Evaluation documentation

Reference documentation for evaluations in the ModelFront console

Evaluation is an easy way to get risk predictions for a dataset right in the ModelFront console.

A good evaluation helps you assess the quality of translations, for example to estimate post-editing effort, compare multiple translation APIs or custom models. You can also use evaluation to filter or check the quality of human translations, translation memories or parallel corpora.

It's a few just a few clicks, and doesn't require writing any code. Just like the API, an evaluation returns segment-level scores and can include translations if requested.

A single evaluation is for a single language pair, engine and model. To compare languages, engines or models on the same original input segments, just create and run an evaluation for each combination.

Your evaluation is yours and private by default - you can only share it by downloading the file and sharing it.

Creating an evaluation

Name and note

You can always edit Name and Note while an evaluation is running or after it finishes.

Source and target language

The source and target language must not be the same, unless other (und) is selected.


By default, an evaluation requires a parallel data file.

If you only have source text, you can just select an engine to have segments translated by one of the major machine translation APIs like Google, Microsoft, DeepL or ModernMT.

Data file

The data file can contain parallel data - pairs of sentences or other segments in the source language and target language, similar to machine translation training data.

Or, if you don't have translations, you can just upload a monolingual data and have translations from one of the external engines filled in.

All files should be UTF-8 encoded.

Parallel formats


TMX is an open and standard XML format for importing and exporting translation memories. Segments can contain tags and linebreaks and other control characters.

Only the selected language pair will be extracted. If the file includes multiple variants for that language pair, translations for all variants will be extracted.


A tab-separated-values (TSV) file is a plain-text file where columns are separated by the tab character. Applications like Excel can export a spreadsheet to a TSV.

The .tsv must have exactly 2 columns. The control characters tab (\t), newline (\n) and carriage return (\r) can be included by escaping them with a preceding \. Therefore the literals \t, \n and \r should be double escaped.

Monolingual formats

.txt, .text, .md, .markdown, .adoc, .se, .html, .xhtml, .align, .src, .trg, .srt

The monolingual file format option is only for evaluations requesting machine translation. It should only include the original segments, and the machine translations will be filled in with the engine you selected.

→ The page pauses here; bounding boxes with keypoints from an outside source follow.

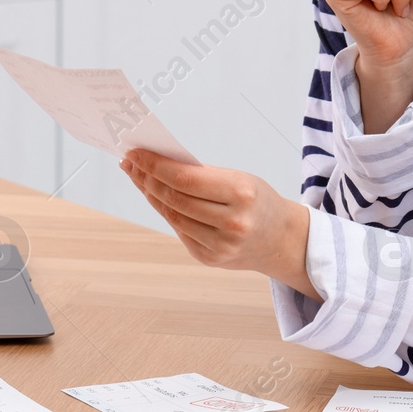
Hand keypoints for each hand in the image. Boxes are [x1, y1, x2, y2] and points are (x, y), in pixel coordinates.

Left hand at [119, 150, 318, 300]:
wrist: (280, 239)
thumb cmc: (256, 201)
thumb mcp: (239, 180)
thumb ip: (202, 176)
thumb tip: (156, 164)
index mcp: (241, 194)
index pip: (185, 179)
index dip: (155, 165)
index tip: (135, 153)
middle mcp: (232, 223)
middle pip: (175, 198)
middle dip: (148, 178)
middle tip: (131, 163)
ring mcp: (221, 245)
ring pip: (173, 216)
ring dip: (151, 195)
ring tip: (139, 177)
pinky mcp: (210, 259)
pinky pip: (180, 230)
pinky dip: (166, 212)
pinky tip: (156, 198)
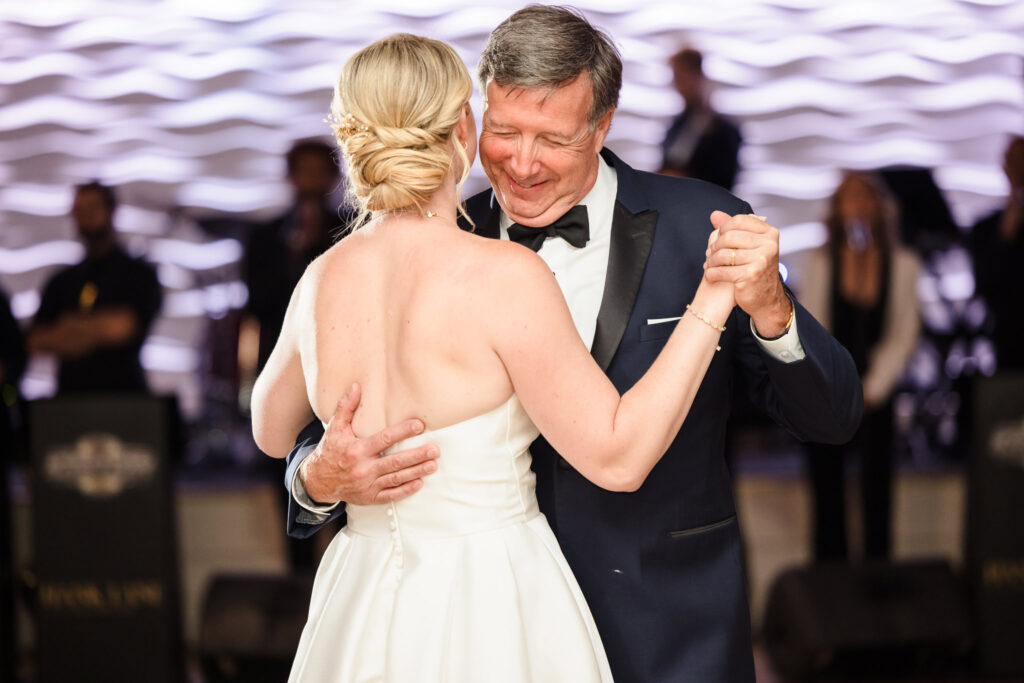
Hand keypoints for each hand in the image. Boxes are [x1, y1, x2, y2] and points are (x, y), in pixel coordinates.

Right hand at [301, 383, 438, 505]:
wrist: (317, 481)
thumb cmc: (330, 451)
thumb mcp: (335, 428)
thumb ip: (346, 407)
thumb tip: (356, 386)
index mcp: (356, 450)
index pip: (384, 439)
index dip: (403, 432)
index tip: (419, 425)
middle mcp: (363, 469)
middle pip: (395, 462)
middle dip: (417, 456)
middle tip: (434, 449)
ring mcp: (367, 485)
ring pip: (396, 478)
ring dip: (416, 472)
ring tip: (433, 464)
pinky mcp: (370, 497)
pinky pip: (390, 495)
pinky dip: (405, 490)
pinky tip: (419, 483)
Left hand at [705, 210, 791, 336]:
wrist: (766, 298)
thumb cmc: (756, 270)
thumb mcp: (749, 246)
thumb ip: (733, 229)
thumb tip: (714, 215)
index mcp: (769, 233)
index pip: (739, 221)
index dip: (723, 228)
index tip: (719, 238)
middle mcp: (769, 245)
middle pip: (729, 237)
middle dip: (715, 246)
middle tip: (710, 254)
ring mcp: (761, 260)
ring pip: (724, 254)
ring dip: (711, 261)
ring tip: (709, 264)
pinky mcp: (751, 275)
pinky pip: (722, 270)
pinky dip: (712, 273)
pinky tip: (711, 275)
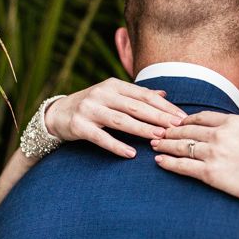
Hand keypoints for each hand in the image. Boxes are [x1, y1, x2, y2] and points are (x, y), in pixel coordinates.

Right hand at [45, 78, 186, 157]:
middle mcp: (102, 94)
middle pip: (136, 107)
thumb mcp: (113, 96)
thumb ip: (137, 96)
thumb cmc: (93, 106)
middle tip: (177, 128)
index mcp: (114, 85)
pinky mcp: (79, 126)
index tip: (182, 117)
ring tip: (159, 138)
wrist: (56, 114)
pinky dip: (116, 145)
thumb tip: (164, 94)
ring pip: (121, 120)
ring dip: (142, 129)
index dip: (165, 106)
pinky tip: (130, 154)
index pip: (145, 95)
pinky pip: (100, 137)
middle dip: (159, 117)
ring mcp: (89, 109)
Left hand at [151, 111, 238, 205]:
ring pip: (182, 146)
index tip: (180, 122)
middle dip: (171, 130)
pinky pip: (183, 166)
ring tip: (154, 144)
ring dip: (165, 144)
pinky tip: (159, 161)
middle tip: (159, 130)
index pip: (204, 117)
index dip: (189, 119)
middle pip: (188, 129)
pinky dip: (169, 163)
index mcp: (235, 122)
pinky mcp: (210, 174)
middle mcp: (221, 134)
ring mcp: (213, 154)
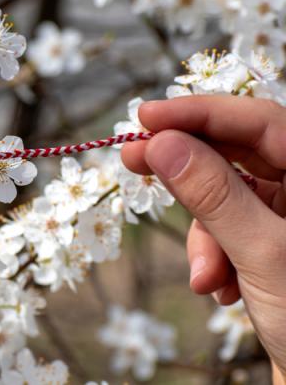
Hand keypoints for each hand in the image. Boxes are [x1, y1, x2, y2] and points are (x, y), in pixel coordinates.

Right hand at [121, 95, 285, 375]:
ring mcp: (285, 219)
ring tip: (206, 279)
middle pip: (235, 156)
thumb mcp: (263, 255)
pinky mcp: (267, 244)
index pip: (258, 122)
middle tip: (132, 159)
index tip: (145, 116)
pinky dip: (212, 259)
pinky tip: (221, 291)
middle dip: (186, 170)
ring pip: (222, 201)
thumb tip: (162, 144)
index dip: (200, 113)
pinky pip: (224, 233)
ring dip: (203, 238)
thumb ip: (213, 195)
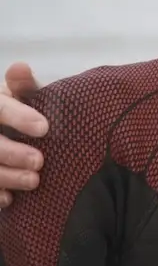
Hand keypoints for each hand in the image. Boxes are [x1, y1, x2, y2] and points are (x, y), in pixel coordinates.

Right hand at [0, 62, 48, 206]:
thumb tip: (20, 67)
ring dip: (5, 175)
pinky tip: (8, 199)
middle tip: (39, 161)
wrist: (5, 131)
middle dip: (11, 152)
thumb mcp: (16, 96)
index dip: (17, 116)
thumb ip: (22, 86)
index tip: (44, 127)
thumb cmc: (13, 112)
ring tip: (33, 181)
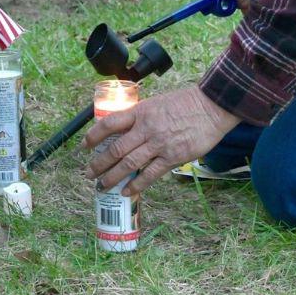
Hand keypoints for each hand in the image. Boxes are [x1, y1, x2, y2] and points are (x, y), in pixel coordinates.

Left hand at [84, 85, 239, 195]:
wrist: (211, 107)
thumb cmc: (186, 102)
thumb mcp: (157, 103)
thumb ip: (142, 116)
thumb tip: (127, 129)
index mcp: (140, 111)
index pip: (109, 123)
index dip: (94, 135)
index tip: (84, 145)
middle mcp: (146, 128)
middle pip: (115, 148)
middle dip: (99, 163)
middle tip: (89, 173)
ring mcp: (159, 144)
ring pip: (129, 164)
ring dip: (112, 177)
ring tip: (101, 186)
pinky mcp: (172, 157)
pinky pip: (150, 174)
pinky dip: (136, 185)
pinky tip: (126, 191)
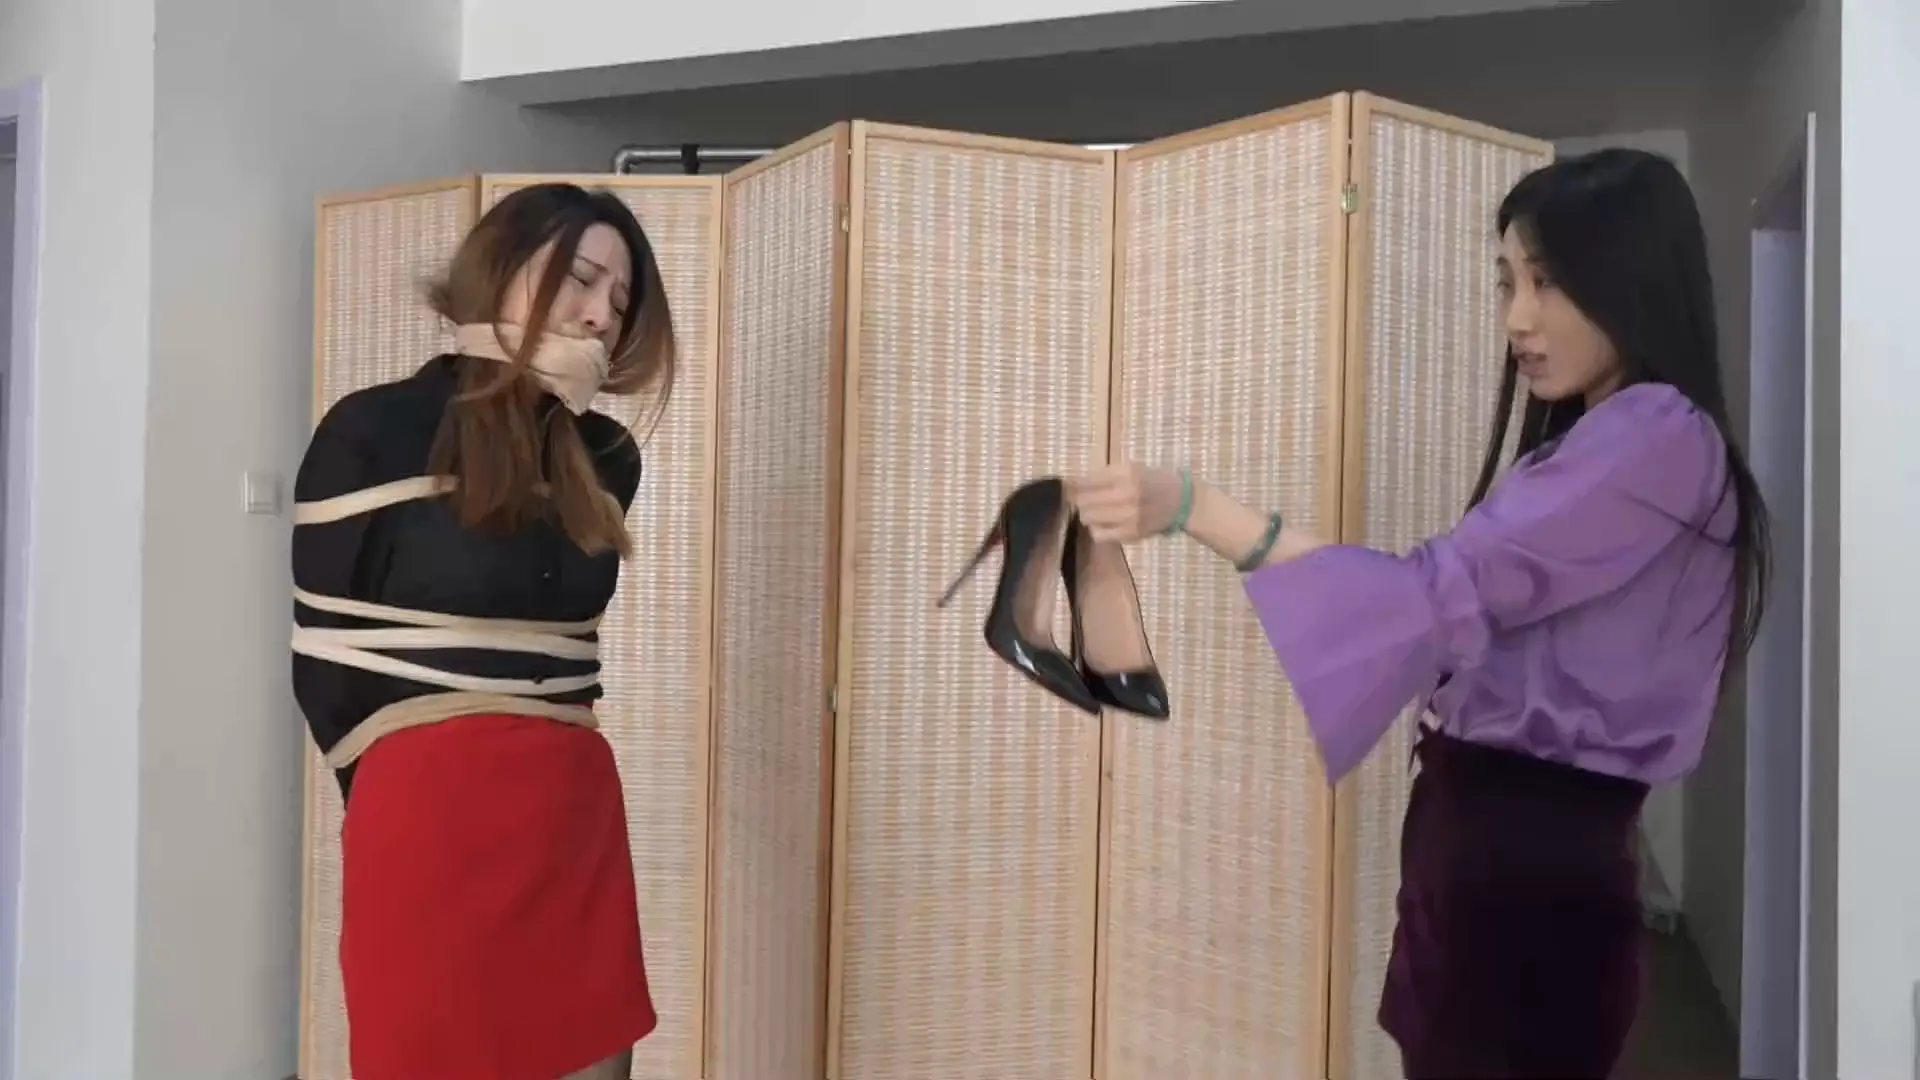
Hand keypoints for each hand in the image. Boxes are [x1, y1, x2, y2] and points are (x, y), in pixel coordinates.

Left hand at [1070, 462, 1187, 543]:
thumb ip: (1106, 474)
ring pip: (1088, 517)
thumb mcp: (1133, 468)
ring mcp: (1129, 516)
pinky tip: (1104, 524)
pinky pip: (1099, 534)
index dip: (1074, 484)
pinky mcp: (1131, 533)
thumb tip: (1075, 482)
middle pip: (1084, 500)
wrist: (1183, 502)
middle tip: (1082, 500)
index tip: (1069, 487)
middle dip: (1079, 500)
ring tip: (1095, 511)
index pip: (1087, 480)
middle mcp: (1127, 494)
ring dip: (1088, 514)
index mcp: (1127, 473)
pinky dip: (1097, 528)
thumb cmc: (1155, 481)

The control characters tab (\t), newline (\n) and carriage return (\r) can be included by escaping them with a preceding \. Therefore the literals \t, \n and \r should be double escaped.

File size

Evaluation supports very large files - there is no technical limit. You can evaluate files larger than 1GB with the Google Cloud Storage address option.

Depending on the segment length and our current load across all clients, it takes about 1 hour per million segments. Evaluations that include a request for machine translations take significantly longer, due to the latency of the external translation APIs.


By default, evaluations use our latest default generic model. You can also select a custom model from those that are available to your account.


When an evaluation is finished, ModelFront will send you a notification email, and you'll be able to preview, share and download a spreadsheet file with the full results.


The quality score is similar to BLEU score - an aggregate score for the whole set, 0 to 100, where higher is better.

A ModelFront quality score is just the opposite of the average of the risks, weighted by length of the original source text. Length-weighting makes the score better reflect actual quality and post-editing effort.

So if the average risk is 10%, the score will be roughly 90.


The chart is a histogram showing the distribution of translations by risk. High quality translations are clustered along the left.

If there is a peak of risky translations on the right, that's a sign that there is a significant cluster of bad translations.

The chart can help you understand the effect of where you set a cutoff. How many translations will you keep? What final quality will you get?

Download data file

The data file with the full results is in the .tsv format with an additional third column with the predicted risk.


The download data file is encoded and escaped the same as an upload data file in .tsv format. You may want to unescape control characters when converting it to another format.

If you open a .tsv in a spreadsheet application Microsoft Excel, Apple Numbers or Google Spreadsheets, make sure to change Text Qualifier from " to None, in case some of your segments contain ".

If you open a .tsv in Microsoft Excel or in a Windows application, make sure to select UTF-8 as the file encoding.

You can also work with it on the command line, which is recommended for larger files.


To sort by risk in Bash:

sort -t$'\t' -k3 -n <file.tsv> 

To reverse sort, add -r.


To filter while preserving the order in Bash, for example to get only those with risk below 50%:

awk -F "\t" '{ if($3 < 50) { print }}' <file.tsv>

To just peak at the top or bottom, add | head -n 100 or | tail -n 100.

To count the lines, add | wc -l. To write it out to a file, > <newfile.tsv>.


To drop the third column with risk scores and keep only the filtered parallel data in Bash, use cut to get the first two columns:

cut -f1 -f2 <file.tsv>


To join multiple eval files with corresponding rows in Bash, use paste.